[The data — start]

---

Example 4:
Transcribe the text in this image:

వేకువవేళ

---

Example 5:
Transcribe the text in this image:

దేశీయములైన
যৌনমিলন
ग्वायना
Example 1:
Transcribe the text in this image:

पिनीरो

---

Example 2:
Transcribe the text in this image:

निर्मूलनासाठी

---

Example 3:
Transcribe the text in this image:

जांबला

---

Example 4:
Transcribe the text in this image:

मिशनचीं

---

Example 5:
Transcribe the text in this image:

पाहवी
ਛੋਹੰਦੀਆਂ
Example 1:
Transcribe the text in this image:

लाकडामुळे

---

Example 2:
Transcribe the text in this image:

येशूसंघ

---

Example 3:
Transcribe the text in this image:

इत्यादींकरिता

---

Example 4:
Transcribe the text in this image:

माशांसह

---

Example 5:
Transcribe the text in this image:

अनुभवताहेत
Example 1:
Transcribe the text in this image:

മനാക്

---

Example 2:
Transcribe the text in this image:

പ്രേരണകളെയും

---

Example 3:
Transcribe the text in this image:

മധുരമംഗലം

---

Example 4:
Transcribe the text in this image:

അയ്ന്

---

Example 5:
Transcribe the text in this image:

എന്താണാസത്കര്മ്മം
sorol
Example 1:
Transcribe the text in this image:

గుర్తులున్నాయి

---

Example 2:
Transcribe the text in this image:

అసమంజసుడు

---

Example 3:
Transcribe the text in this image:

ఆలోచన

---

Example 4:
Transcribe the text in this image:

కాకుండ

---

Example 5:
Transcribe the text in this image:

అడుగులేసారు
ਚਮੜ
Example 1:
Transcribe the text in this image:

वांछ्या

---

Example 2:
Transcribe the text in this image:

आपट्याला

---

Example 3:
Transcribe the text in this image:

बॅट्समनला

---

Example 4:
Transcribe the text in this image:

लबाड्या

[The data — finish]

Every line of the data above should be retyped precisely.

---

Example 4:
Transcribe the text in this image:

వేకువవేళ

---

Example 5:
Transcribe the text in this image:

దేశీయములైన
যৌনমিলন
ग्वायना
Example 1:
Transcribe the text in this image:

पिनीरो

---

Example 2:
Transcribe the text in this image:

निर्मूलनासाठी

---

Example 3:
Transcribe the text in this image:

जांबला

---

Example 4:
Transcribe the text in this image:

मिशनचीं

---

Example 5:
Transcribe the text in this image:

पाहवी
ਛੋਹੰਦੀਆਂ
Example 1:
Transcribe the text in this image:

लाकडामुळे

---

Example 2:
Transcribe the text in this image:

येशूसंघ

---

Example 3:
Transcribe the text in this image:

इत्यादींकरिता

---

Example 4:
Transcribe the text in this image:

माशांसह

---

Example 5:
Transcribe the text in this image:

अनुभवताहेत
Example 1:
Transcribe the text in this image:

മനാക്

---

Example 2:
Transcribe the text in this image:

പ്രേരണകളെയും

---

Example 3:
Transcribe the text in this image:

മധുരമംഗലം

---

Example 4:
Transcribe the text in this image:

അയ്ന്

---

Example 5:
Transcribe the text in this image:

എന്താണാസത്കര്മ്മം
sorol
Example 1:
Transcribe the text in this image:

గుర్తులున్నాయి

---

Example 2:
Transcribe the text in this image:

అసమంజసుడు

---

Example 3:
Transcribe the text in this image:

ఆలోచన

---

Example 4:
Transcribe the text in this image:

కాకుండ

---

Example 5:
Transcribe the text in this image:

అడుగులేసారు
ਚਮੜ
Example 1:
Transcribe the text in this image:

वांछ्या

---

Example 2:
Transcribe the text in this image:

आपट्याला

---

Example 3:
Transcribe the text in this image:

बॅट्समनला

---

Example 4:
Transcribe the text in this image:

लबाड्या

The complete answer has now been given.